I am counting the days now to when I get my scroll saw and as the days fly past my thoughts turn more and more towards timber and I am sure that most of you have come up against the same problem. Being scrollers you will use a variety of timbers in a variety of thicknesses and the way I look at the situation we would like to have a couple of shelves stacked with lovely hardwoods that are planed on both sides and already to go. Being an ex-chippy and a keen wood turner I have a pile of tools including a band saw and several hand planes and initially I suppose I will do what I can with the various hardwoods that I have but surely there are places out there where we can buy hardwoods that are prepared for scroll sawing.
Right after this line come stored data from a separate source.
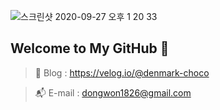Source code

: ![스크린샷 2020-09-27 오후 1 20 33](https://user-images.githubusercontent.com/59153077/94355995-67ccd800-00c4-11eb-8118-c71b21575b9a.png)

## Welcome to My GitHub 🤩

> 📒 Blog : https://velog.io/@denmark-choco

> 📬 E-mail : dongwon1826@gmail.com

<!--
**spring1826/spring1826** is a ✨ _special_ ✨ repository because its `README.md` (this file) appears on your GitHub profile.

Here are some ideas to get you started:

- 🔭 I’m currently working on ...
- 🌱 I’m currently learning ...
- 👯 I’m looking to collaborate on ...
- 🤔 I’m looking for help with ...
- 💬 Ask me about ...
- 📫 How to reach me: ...
- 😄 Pronouns: ...
- ⚡ Fun fact: ...
-->
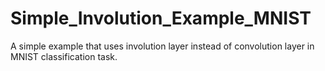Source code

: # Simple_Involution_Example_MNIST
A simple example that uses involution layer instead of convolution layer in MNIST classification task.
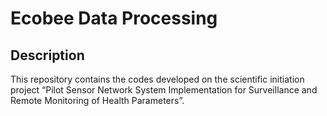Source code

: # Ecobee Data Processing

## Description

This repository contains the codes developed on the scientific initiation project “Pilot Sensor Network System Implementation for Surveillance and Remote Monitoring of Health Parameters”.
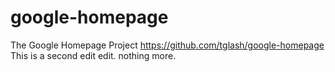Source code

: # google-homepage
The Google Homepage Project
https://github.com/tglash/google-homepage
This is a second edit edit. nothing more.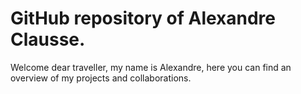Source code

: # GitHub repository of Alexandre Clausse.
  
Welcome dear traveller, my name is Alexandre, here you can find an overview of my projects and collaborations.
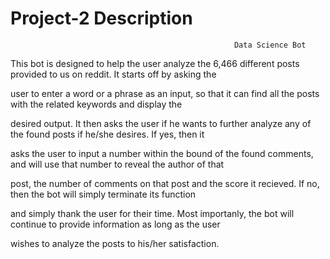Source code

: # Project-2 Description 

                                                      Data Science Bot

This bot is designed to help the user analyze the 6,466 different posts provided to us on reddit. It starts off by asking the

user to enter a word or a phrase as an input, so that it can find all the posts with the related keywords and display the 

desired output. It then asks the user if he wants to further analyze any of the found posts if he/she desires. If yes, then it 

asks the user to input a number within the bound of the found comments, and will use that number to reveal the author of that 

post, the number of comments on that post and the score it recieved. If no, then the bot will simply terminate its function 

and simply thank the user for their time. Most importanly, the bot will continue to provide information as long as the user 

wishes to analyze the posts to his/her satisfaction.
At some point I will buy a thicknesser so I can prepare all my own timber.

I am thinking of wood for children's names along with some intarsia. I had a walk round B and Q today and looked at the laminate flooring, they had a lovely American cherry there on special offer at £10 a pack. I know it is a veneer on top of 1/4 MDF but is this suitable for certain types of scroll work, obviously you can get this flooring in every shade and tree type you can think of. If any of you do use this do you stain the sides so it all looks the same. I often read post where things are made from ply and while I was in B and Q I noticed they do 1/8th and 1/4 ply but it looked so uninteresting so if you use plywood how do you make it presentable when you have made something. I look forward to hearing your comments.

Geoff.


----------



## Blister (17 Oct 2011)

A good place to start is with 1/4" Birch ply 

Make sure it is Birch ply and not Birch faced ply 

Most decent timber suppliers will offer a cutting service so a sheet can be cut to manageable size stock


----------



## stevebuk (17 Oct 2011)

it depends on what you want to do Geoff, if its cut names that stand up themselves then you need something with a more substantial thickness than MDf or plywood. You could use pine if you want to paint it, i use piranha pine for some of my stuff, not many knots and harder than normal pine. I also use loads of offcuts of maple, ash, mahogany and oak for names ect.

I have emailed you anyway, so if you need more help, just ask..

PS, yes the laminate flooring is ok to use to, just make sure you take the tongue and groove off the piece before applying pattern and cutting, DAMHIKT


----------